Reproduce each line of the items below verbatim, leaving out the pictures.

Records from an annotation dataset
>> BEGIN

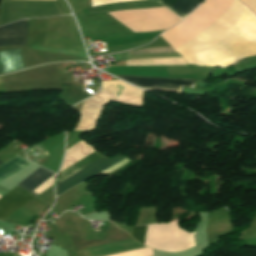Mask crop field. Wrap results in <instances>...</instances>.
<instances>
[{
  "label": "crop field",
  "instance_id": "5",
  "mask_svg": "<svg viewBox=\"0 0 256 256\" xmlns=\"http://www.w3.org/2000/svg\"><path fill=\"white\" fill-rule=\"evenodd\" d=\"M23 68L24 66H23L20 48L0 51V73L1 74L11 73Z\"/></svg>",
  "mask_w": 256,
  "mask_h": 256
},
{
  "label": "crop field",
  "instance_id": "9",
  "mask_svg": "<svg viewBox=\"0 0 256 256\" xmlns=\"http://www.w3.org/2000/svg\"><path fill=\"white\" fill-rule=\"evenodd\" d=\"M147 226L134 227L132 237H134L139 243H144L145 233Z\"/></svg>",
  "mask_w": 256,
  "mask_h": 256
},
{
  "label": "crop field",
  "instance_id": "4",
  "mask_svg": "<svg viewBox=\"0 0 256 256\" xmlns=\"http://www.w3.org/2000/svg\"><path fill=\"white\" fill-rule=\"evenodd\" d=\"M28 20L0 27V45H25Z\"/></svg>",
  "mask_w": 256,
  "mask_h": 256
},
{
  "label": "crop field",
  "instance_id": "3",
  "mask_svg": "<svg viewBox=\"0 0 256 256\" xmlns=\"http://www.w3.org/2000/svg\"><path fill=\"white\" fill-rule=\"evenodd\" d=\"M1 164L3 163L0 162V165ZM33 198L35 197L16 187L8 194L0 198V220H3L11 215L13 212L24 206Z\"/></svg>",
  "mask_w": 256,
  "mask_h": 256
},
{
  "label": "crop field",
  "instance_id": "6",
  "mask_svg": "<svg viewBox=\"0 0 256 256\" xmlns=\"http://www.w3.org/2000/svg\"><path fill=\"white\" fill-rule=\"evenodd\" d=\"M54 175L55 174L40 167L23 181H21L17 186L27 190L28 192L36 196L37 194L33 193L32 191L45 183L50 178H52Z\"/></svg>",
  "mask_w": 256,
  "mask_h": 256
},
{
  "label": "crop field",
  "instance_id": "2",
  "mask_svg": "<svg viewBox=\"0 0 256 256\" xmlns=\"http://www.w3.org/2000/svg\"><path fill=\"white\" fill-rule=\"evenodd\" d=\"M134 85L181 91L182 86L194 88L193 80L174 78H147L116 75Z\"/></svg>",
  "mask_w": 256,
  "mask_h": 256
},
{
  "label": "crop field",
  "instance_id": "8",
  "mask_svg": "<svg viewBox=\"0 0 256 256\" xmlns=\"http://www.w3.org/2000/svg\"><path fill=\"white\" fill-rule=\"evenodd\" d=\"M29 163L30 162H28L18 156L13 157L7 163L0 166V180L15 173L16 171L22 169Z\"/></svg>",
  "mask_w": 256,
  "mask_h": 256
},
{
  "label": "crop field",
  "instance_id": "7",
  "mask_svg": "<svg viewBox=\"0 0 256 256\" xmlns=\"http://www.w3.org/2000/svg\"><path fill=\"white\" fill-rule=\"evenodd\" d=\"M167 6L169 9L177 13L179 16H182L185 4L187 0H157ZM202 0H188L183 16L184 18L189 14Z\"/></svg>",
  "mask_w": 256,
  "mask_h": 256
},
{
  "label": "crop field",
  "instance_id": "1",
  "mask_svg": "<svg viewBox=\"0 0 256 256\" xmlns=\"http://www.w3.org/2000/svg\"><path fill=\"white\" fill-rule=\"evenodd\" d=\"M105 157L99 152H94L91 155L87 156L86 158L82 159L81 161L77 162L76 164L72 165L71 167L67 168L66 170L62 171L59 182L64 180L65 178L73 175L74 173L80 171L81 169L89 166L90 164L96 162L97 160ZM126 158L122 154H117L114 157L108 159L103 158L98 162L90 165L89 167L83 169L82 171L74 174L73 176L67 178L66 180L58 183L57 188V195L65 192L69 188L93 177L94 175L100 173L101 171L107 169L108 167L112 166L113 164L119 162L120 160ZM95 177V176H94Z\"/></svg>",
  "mask_w": 256,
  "mask_h": 256
}]
</instances>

>> END

The response
Mask crop field. Wrap results in <instances>...</instances>.
<instances>
[{
  "label": "crop field",
  "instance_id": "5",
  "mask_svg": "<svg viewBox=\"0 0 256 256\" xmlns=\"http://www.w3.org/2000/svg\"><path fill=\"white\" fill-rule=\"evenodd\" d=\"M23 68L24 66H23L20 48L0 51V73L1 74L11 73Z\"/></svg>",
  "mask_w": 256,
  "mask_h": 256
},
{
  "label": "crop field",
  "instance_id": "9",
  "mask_svg": "<svg viewBox=\"0 0 256 256\" xmlns=\"http://www.w3.org/2000/svg\"><path fill=\"white\" fill-rule=\"evenodd\" d=\"M147 226L134 227L132 237H134L139 243H144L145 233Z\"/></svg>",
  "mask_w": 256,
  "mask_h": 256
},
{
  "label": "crop field",
  "instance_id": "4",
  "mask_svg": "<svg viewBox=\"0 0 256 256\" xmlns=\"http://www.w3.org/2000/svg\"><path fill=\"white\" fill-rule=\"evenodd\" d=\"M28 20L0 27V45H25Z\"/></svg>",
  "mask_w": 256,
  "mask_h": 256
},
{
  "label": "crop field",
  "instance_id": "3",
  "mask_svg": "<svg viewBox=\"0 0 256 256\" xmlns=\"http://www.w3.org/2000/svg\"><path fill=\"white\" fill-rule=\"evenodd\" d=\"M1 164L3 163L0 162V165ZM33 198L35 197L16 187L8 194L0 198V220H3L11 215L13 212L24 206Z\"/></svg>",
  "mask_w": 256,
  "mask_h": 256
},
{
  "label": "crop field",
  "instance_id": "6",
  "mask_svg": "<svg viewBox=\"0 0 256 256\" xmlns=\"http://www.w3.org/2000/svg\"><path fill=\"white\" fill-rule=\"evenodd\" d=\"M54 175L55 174L40 167L23 181H21L17 186L27 190L28 192L36 196L37 194L33 193L32 191L45 183L50 178H52Z\"/></svg>",
  "mask_w": 256,
  "mask_h": 256
},
{
  "label": "crop field",
  "instance_id": "2",
  "mask_svg": "<svg viewBox=\"0 0 256 256\" xmlns=\"http://www.w3.org/2000/svg\"><path fill=\"white\" fill-rule=\"evenodd\" d=\"M134 85L181 91L182 86L194 88L193 80L174 78H147L116 75Z\"/></svg>",
  "mask_w": 256,
  "mask_h": 256
},
{
  "label": "crop field",
  "instance_id": "8",
  "mask_svg": "<svg viewBox=\"0 0 256 256\" xmlns=\"http://www.w3.org/2000/svg\"><path fill=\"white\" fill-rule=\"evenodd\" d=\"M29 163L30 162H28L18 156L13 157L7 163L0 166V180L15 173L16 171L22 169Z\"/></svg>",
  "mask_w": 256,
  "mask_h": 256
},
{
  "label": "crop field",
  "instance_id": "7",
  "mask_svg": "<svg viewBox=\"0 0 256 256\" xmlns=\"http://www.w3.org/2000/svg\"><path fill=\"white\" fill-rule=\"evenodd\" d=\"M167 6L169 9L177 13L179 16H182L185 4L187 0H157ZM202 0H188L183 16L184 18L189 14Z\"/></svg>",
  "mask_w": 256,
  "mask_h": 256
},
{
  "label": "crop field",
  "instance_id": "1",
  "mask_svg": "<svg viewBox=\"0 0 256 256\" xmlns=\"http://www.w3.org/2000/svg\"><path fill=\"white\" fill-rule=\"evenodd\" d=\"M105 157L99 152H94L91 155L87 156L86 158L82 159L81 161L77 162L76 164L72 165L71 167L67 168L66 170L62 171L59 182L64 180L65 178L73 175L74 173L80 171L81 169L89 166L90 164L96 162L97 160ZM126 158L122 154H117L114 157L108 159L103 158L98 162L90 165L89 167L83 169L82 171L74 174L73 176L67 178L66 180L58 183L57 188V195L65 192L69 188L93 177L94 175L100 173L101 171L107 169L108 167L112 166L113 164L119 162L120 160ZM95 177V176H94Z\"/></svg>",
  "mask_w": 256,
  "mask_h": 256
}]
</instances>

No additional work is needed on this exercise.